Üstad Necip Fazıl Kısakürek, 1965 yılında düzenlediği Ayasofya konferansında, her birimize kılavuz olacak şu sözleri sarf etti: “Bana öyle geliyor ki, yalnızca manayı anlasak, yalnız onu yerine getirebilsek, Ayasofya’nın kapıları sabır taşı gibi çatlar.”

Üstad’ın tarihe not düştüğü bu konuşmasında önemli olan Bizans’ın Ayasofya’sı ya da Fatih’in Fethiye Camii değil yalnızca manayı kavramaktır. Yaratılışın, inandığımız değerlerin, davanın, kutlu zaferler ya da acı hezimetlerin manası.

Biz kimiz?

Manayı bilmek, kendini, tarihini, amaçlarını bilmekten başlar.

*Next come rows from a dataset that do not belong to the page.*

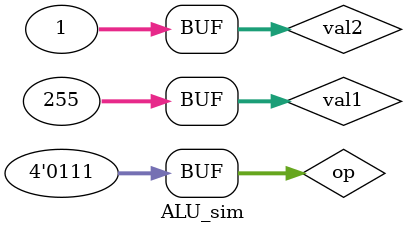
<source format=v>
`timescale 1ns / 1ps
`define ADD 4'd1
`define SUB 4'd2
`define SLL 4'd3
`define SRL 4'd4
`define SRA 4'd5
`define AND 4'd6
`define OR 4'd7
`define XOR 4'd8
`define NOR 4'd9

module ALU_sim(

    );
    
    reg [31:0]val1;
    reg [31:0]val2;
    wire [31:0]answer;
    reg [3:0]op;
    wire zero;
    executs32 test(op,val1,val2,answer,zero);
    
    initial begin
    #100 begin op=`ADD;val1=32'd3;val2=32'd4; end  //7
    #100 begin op=`SUB;val1=32'd5;val2=32'd1; end  //4
    #100 begin op=`SUB;val1=32'd5;val2=32'd5; end  //4
    #100 begin op=`SLL;val1=32'b11;val2=32'b1101; end  //1101000
    #100 begin op=`SRL;val1=32'd5;val2=32'b1110010; end //11
    #100 begin op=`SRA;val1=32'd3;val2=32'h8000ffff; end  //f0001fff
    #100 begin op=`AND;val1=32'd5;val2=32'hf; end
    #100 begin op=`OR;val1=32'hff;val2=32'd1; end
    
    end
    
endmodule

</source>
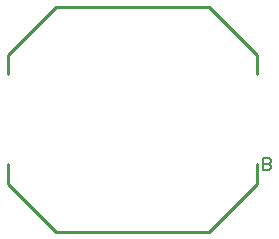
<source format=gbo>
%FSAX24Y24*%
%MOIN*%
G70*
G01*
G75*
G04 Layer_Color=32896*
%ADD10R,0.0500X0.0600*%
G04:AMPARAMS|DCode=11|XSize=39.4mil|YSize=43.3mil|CornerRadius=0mil|HoleSize=0mil|Usage=FLASHONLY|Rotation=225.000|XOffset=0mil|YOffset=0mil|HoleType=Round|Shape=Rectangle|*
%AMROTATEDRECTD11*
4,1,4,-0.0014,0.0292,0.0292,-0.0014,0.0014,-0.0292,-0.0292,0.0014,-0.0014,0.0292,0.0*
%
%ADD11ROTATEDRECTD11*%

%ADD12R,0.0394X0.0433*%
%ADD13R,0.0433X0.0394*%
%ADD14R,0.0310X0.0370*%
%ADD15R,0.0571X0.0177*%
%ADD16C,0.0197*%
%ADD17C,0.0118*%
%ADD18C,0.0900*%
%ADD19C,0.0591*%
%ADD20R,0.0591X0.0591*%
%ADD21C,0.0394*%
%ADD22C,0.7000*%
%ADD23C,0.0394*%
%ADD24C,0.0059*%
%ADD25C,0.0050*%
%ADD26C,0.0079*%
%ADD27C,0.0100*%
%ADD28R,0.0550X0.0650*%
%ADD29R,0.1050X0.0700*%
%ADD30R,0.2700X0.1700*%
%ADD31R,0.0580X0.0680*%
G04:AMPARAMS|DCode=32|XSize=47.4mil|YSize=51.3mil|CornerRadius=0mil|HoleSize=0mil|Usage=FLASHONLY|Rotation=225.000|XOffset=0mil|YOffset=0mil|HoleType=Round|Shape=Rectangle|*
%AMROTATEDRECTD32*
4,1,4,-0.0014,0.0349,0.0349,-0.0014,0.0014,-0.0349,-0.0349,0.0014,-0.0014,0.0349,0.0*
%
%ADD32ROTATEDRECTD32*%

%ADD33R,0.0474X0.0513*%
%ADD34R,0.0513X0.0474*%
%ADD35R,0.0390X0.0450*%
%ADD36R,0.0651X0.0257*%
%ADD37C,0.0980*%
%ADD38C,0.0671*%
%ADD39R,0.0671X0.0671*%
%ADD40C,0.0474*%
%ADD41C,0.7080*%
D26*
X010150Y002106D02*
Y002500D01*
X010347D01*
X010412Y002434D01*
Y002369D01*
X010347Y002303D01*
X010150D01*
X010347D01*
X010412Y002238D01*
Y002172D01*
X010347Y002106D01*
X010150D01*
D27*
X009950Y001650D02*
Y002300D01*
X005800Y000050D02*
X008350D01*
X009950Y001650D01*
X001650D02*
X003250Y000050D01*
X005800D01*
X001650Y001650D02*
Y002300D01*
X009950Y005300D02*
Y005950D01*
X005800Y007550D02*
X008350D01*
X009950Y005950D01*
X001650D02*
X003250Y007550D01*
X005800D01*
X001650Y005300D02*
Y005950D01*
M02*

</source>
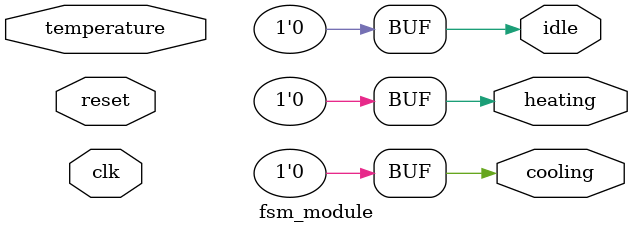
<source format=v>
module fsm_module ( 
  input clk,
  input reset,
  input temperature,
  output reg heating,
  output reg cooling,
  output reg idle
);

  parameter HEATING = 2'b00;
  parameter COOLING = 2'b01;
  parameter IDLE = 2'b10;
  parameter NEW_STATE = 2'b11;

  reg [1:0] current_state;
  reg [1:0] next_state;

  always @(posedge clk or posedge reset) begin
    if (reset) begin
      current_state <= IDLE;
    end else begin
      current_state <= next_state;
    end
  end

  always @(current_state or temperature) begin
    case (current_state)
      HEATING:
        begin
          heating = 1;
          cooling = 0;
          idle    = 0;
          next_state = (temperature >= 80) ? COOLING : HEATING;
        end
      COOLING:
        begin
          heating = 0;
          cooling = 1;
          idle    = 0;
          next_state = (temperature <= 70) ? HEATING : COOLING;
        end
      IDLE:
        begin
          heating = 0;
          cooling = 0;
          idle    = 1;
          next_state = (temperature >= 75) ? COOLING : (temperature <= 65) ? HEATING : IDLE;
        end
      NEW_STATE:
        begin
          heating = 0;
          cooling = 0;
          idle    = 0;
          next_state = IDLE;
        end
      default:
        begin
          heating = 0;
          cooling = 0;
          idle    = 1;
          next_state = IDLE;
        end
    endcase
  end
  
  always @(*) begin
    heating = 0;
    cooling = 0;
    idle    = 0;
  end
endmodule
</source>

Biz kimiz? Tarihin tozlu raflarında unuttuğumuz neler var diye düşündüğümde, Anadolu’nun kapılarını açan atam Alparslan’ı, Kosova’da bir kılıç olup parlayan Sultan Murad’ı, çağ açıp çağ kapatan Fatih’i, Batı’ya diz çöktüren Muhteşem Süleyman’ı hatırladım. Çin’deki 50 milyon Müslümanı dahi hilafet şemsiyesi altında birleştiren Abdülhamid’e rastladım. “Bana ne Amerika’dan” diyen, savunan adam Erbakan’a şahitlik ettim. Davos’ta One Munite deyimiyle uyanışını başlatan, BM’de “Dünya 5’ten büyüktür” söylemiyle düzene meydan okuyan Erdoğan’ı canlı canlı izledim. 93 yıllık Cumhuriyet tarihinde 80 yıl boyunca bizlere yapmadığı zulmü bırakmayan cunta takımını devirdiğimize tanıklık ettim.

Meşaleyi yaktık

“Değişmeyen tek şey; değişimin ta kendisidir” der Descartes. Artık değişme vakti. Hasta adam ya da paslanmış demir psikolojisinden çıkıp imparatorluk varisi gibi davranma günü bugün. Yapamayız, başaramayız, onlar çok güçlü, her şeyimizi kaybederiz diyen ceset giymiş şeytanlara dik durma günü. Bunca zorluğa rağmen getirilen demokratik özgürlükler, siyasi reformlar, Marmaray, 3. Köprü, 3 Havalimanı gibi mega projelerin yapılması, 2 darbe girişimine karışı koyup tarihin en büyük derin devlet operasyonunun başlatması uyanmak için bir işaret fişeği değil mi?

Başarabiliriz

Eski Türkiye’nin kendi içine kapan halkını boğ, 10 yılda bir darbe yap, ekonomik krizlerle boğuş, sulh yalanıyla oyala, milliyetçilik naraları at gibi politikalarından vazgeçip, Mursi’yi, Suriyeli mültecileri, Doğu Türkistan’ı, kanayan yara Filistin’i, Irak’ı dert edinmek; hatta Bayırbucak’taki Türkmenleri bombalayan Rus uçağını düşürmek ve bölgesel siyasetteki iddiamızı ispat etmek, başarabileceğimizin göstergesi değil mi? Coğrafyamızda akan kan sancılı bir doğumun habercisidir. Elimize geçen tarihi fırsatı manayı kavrayarak oluşturacağımız ortak hedeflerle değerlendirebilirsek, tarih bizim zaferlerimizi yazar. Yeni nesil cihan devletinin vatandaşları olur. Yeter ki derdimiz olsun. Yeter ki düşünelim. En önemlisi de yeter ki manayı kavrayalım.